In case you live outside of the tri-state area and/or live under a rock, there was a horrific train crash on the Metro North line this weekend, four people where killed and over 60 people were injured when a morning train derailed ahead of the Spuyten Duyvil station stop in the Bronx.
The details are still being figured out from Sunday’s accident. But, I suppose “accident” isn’t a satisfying word when people die in the public space. Somebody has to be at fault, and right now all the attention is on engineer William Rockerfeller, who admits to falling asleep or “zoning out,” just before the fatal crash.
Is that enough to bring criminal charges against him?
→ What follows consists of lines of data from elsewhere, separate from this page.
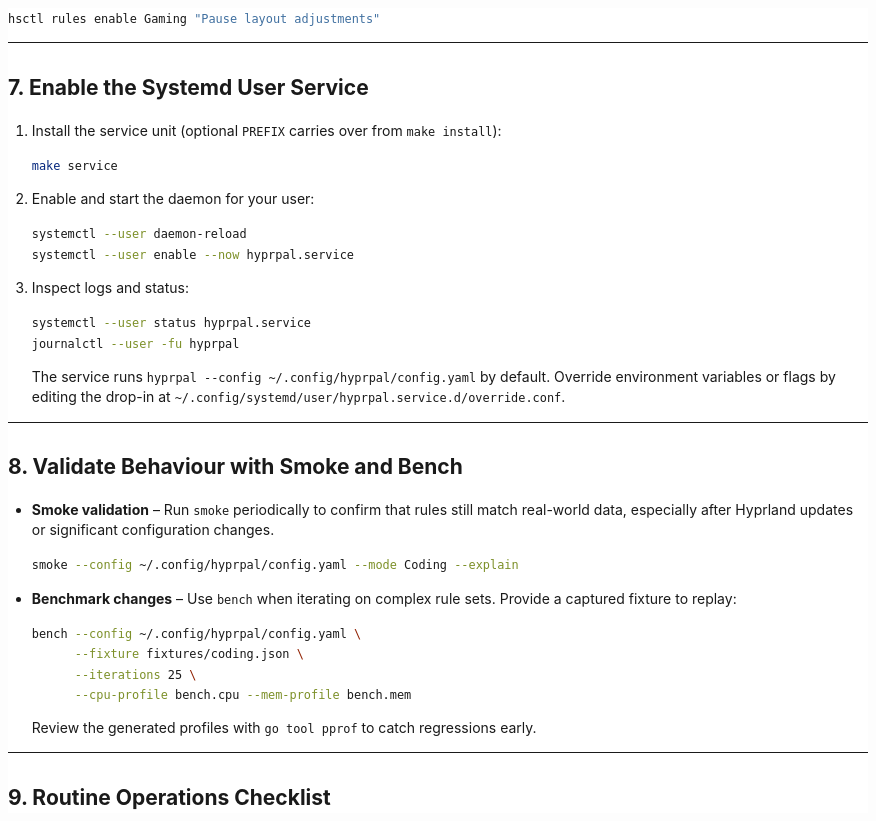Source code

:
   ```bash
  hsctl rules enable Gaming "Pause layout adjustments"
  ```

---

## 7. Enable the Systemd User Service

1. Install the service unit (optional `PREFIX` carries over from `make install`):

   ```bash
   make service
   ```

2. Enable and start the daemon for your user:

   ```bash
   systemctl --user daemon-reload
   systemctl --user enable --now hyprpal.service
   ```

3. Inspect logs and status:

   ```bash
   systemctl --user status hyprpal.service
   journalctl --user -fu hyprpal
   ```

   The service runs `hyprpal --config ~/.config/hyprpal/config.yaml` by default. Override environment variables or flags by editing the drop-in at `~/.config/systemd/user/hyprpal.service.d/override.conf`.

---

## 8. Validate Behaviour with Smoke and Bench

- **Smoke validation** – Run `smoke` periodically to confirm that rules still match real-world data, especially after Hyprland updates or significant configuration changes.

  ```bash
  smoke --config ~/.config/hyprpal/config.yaml --mode Coding --explain
  ```

- **Benchmark changes** – Use `bench` when iterating on complex rule sets. Provide a captured fixture to replay:

  ```bash
  bench --config ~/.config/hyprpal/config.yaml \
        --fixture fixtures/coding.json \
        --iterations 25 \
        --cpu-profile bench.cpu --mem-profile bench.mem
  ```

  Review the generated profiles with `go tool pprof` to catch regressions early.

---

## 9. Routine Operations Checklist
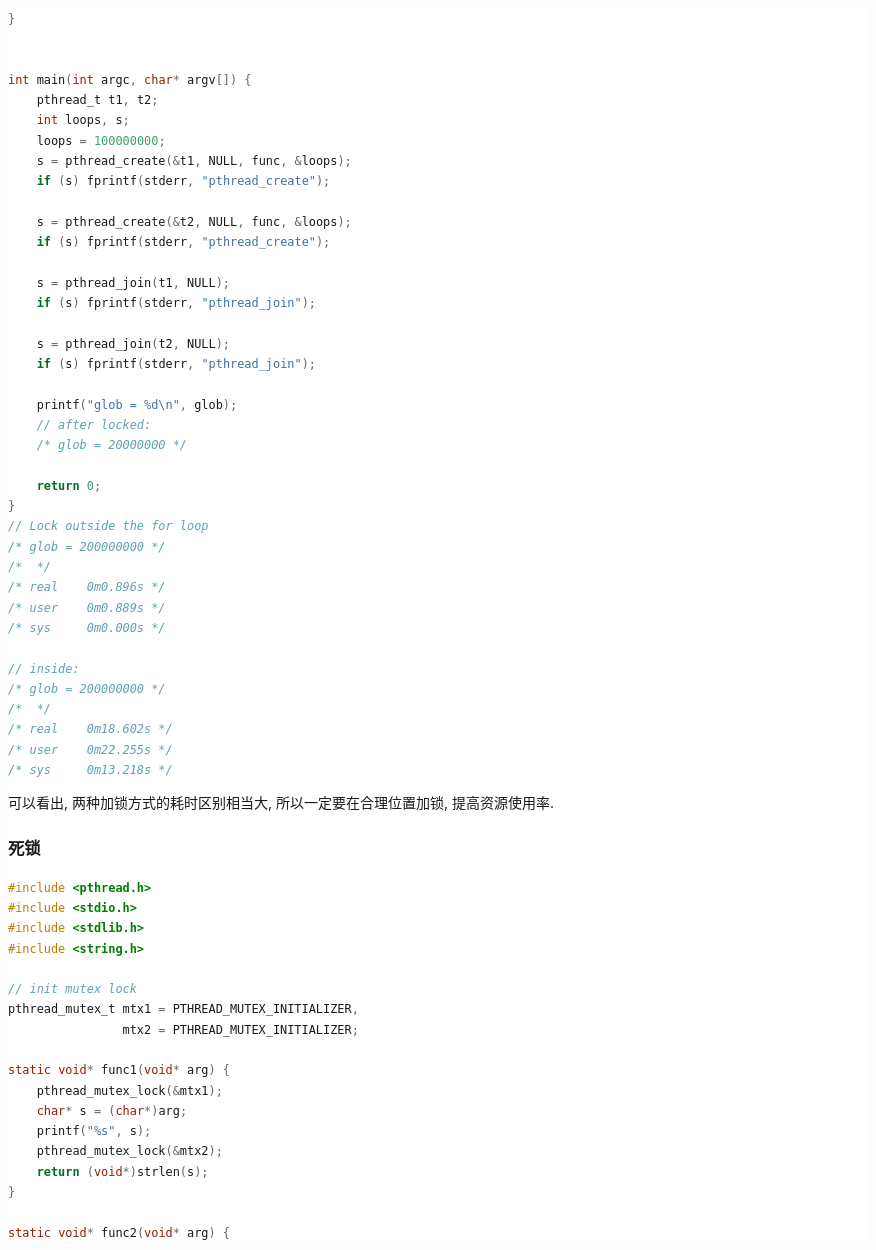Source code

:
 ```c
}


int main(int argc, char* argv[]) {
    pthread_t t1, t2;
    int loops, s;
    loops = 100000000;
    s = pthread_create(&t1, NULL, func, &loops);
    if (s) fprintf(stderr, "pthread_create");
    
    s = pthread_create(&t2, NULL, func, &loops);
    if (s) fprintf(stderr, "pthread_create");
    
    s = pthread_join(t1, NULL);
    if (s) fprintf(stderr, "pthread_join");
    
    s = pthread_join(t2, NULL);
    if (s) fprintf(stderr, "pthread_join");

    printf("glob = %d\n", glob);
    // after locked:
    /* glob = 20000000 */

    return 0;
}
// Lock outside the for loop
/* glob = 200000000 */
/*  */
/* real    0m0.896s */
/* user    0m0.889s */
/* sys     0m0.000s */

// inside:
/* glob = 200000000 */
/*  */
/* real    0m18.602s */
/* user    0m22.255s */
/* sys     0m13.218s */
```

可以看出, 两种加锁方式的耗时区别相当大, 所以一定要在合理位置加锁, 提高资源使用率. 



### 死锁

```c
#include <pthread.h>
#include <stdio.h>
#include <stdlib.h>
#include <string.h>

// init mutex lock
pthread_mutex_t mtx1 = PTHREAD_MUTEX_INITIALIZER,
                mtx2 = PTHREAD_MUTEX_INITIALIZER;

static void* func1(void* arg) {
    pthread_mutex_lock(&mtx1);
    char* s = (char*)arg;
    printf("%s", s);
    pthread_mutex_lock(&mtx2);
    return (void*)strlen(s);
}

static void* func2(void* arg) {
```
There are a lot of people who want Rockerfeller to be punished for this tragedy with jail time…
From what we know right now, Rockerfeller wasn’t drinking. He wasn’t drunk from the night before. He wasn’t on the phone or texting or playing with an app. And it also doesn’t immediately appear that Rockerfeller was overworked, or critically sleep deprived. He just, kinda, fell asleep at the wheel. From the New York Daily News:
“Why did he fall asleep?” said Andrew Frisch, a former assistant U.S. attorney who prosecuted the man responsible for the 2003 Staten Island ferry crash.
“Just nodding off shouldn’t result in a criminal charge. But if, for example, somebody was taking medication that made them drowsy or if he had been up all night and then had conducted the train, that would be different.”…
“Anything that shows he consciously knew he was violating a standard of care,” Frisch said.
Prosecutors will try whatever they can to find something to charge Rockerfeller with. New York Governor Andrew Cuomo basically ordered them to.
But it’s probably not the people, it’s the procedures. Evidently, the Metro-North has an alarm system to alert an inactive driver… but it was in the wrong car:
The “alerter” system sounds a warning after 25 seconds of inactivity from the engineer. It can activate the brakes automatically if the engineer doesn’t respond to the prompt in 15 seconds….
The system, however, was installed in the locomotive, which was powering the train from the rear, and Rockefeller, due to protocol, was operating the train with remote controls from the lead car, which had no alerter, officials said. In effect, Rockefeller was seven cars away from the audible alarm.
While the state will want to punish the engineer, the victims will be coming after the state. It hasn’t even been a week since the crash, but the first lawsuit has already been filed:
The MTA’s acknowledgment of the existence of the alerter system on the doomed train came as NYPD cop Eddie Russell, one of 75 people injured, filed a $10 million suit, alleging the MTA was negligent.
His suit throws in a new twist — he’s laying the blame on treacherous track, not the locomotive engineer.
That’s not a “twist.” That’s the most obvious thing that was going to happen after this accident.
But don’t expect the MTA to just roll over. Last month, I wrote about how the MTA aggressively defends itself from civil lawsuits.
There’s going to be a giant legal mess here. I guess mass transit accidents always are.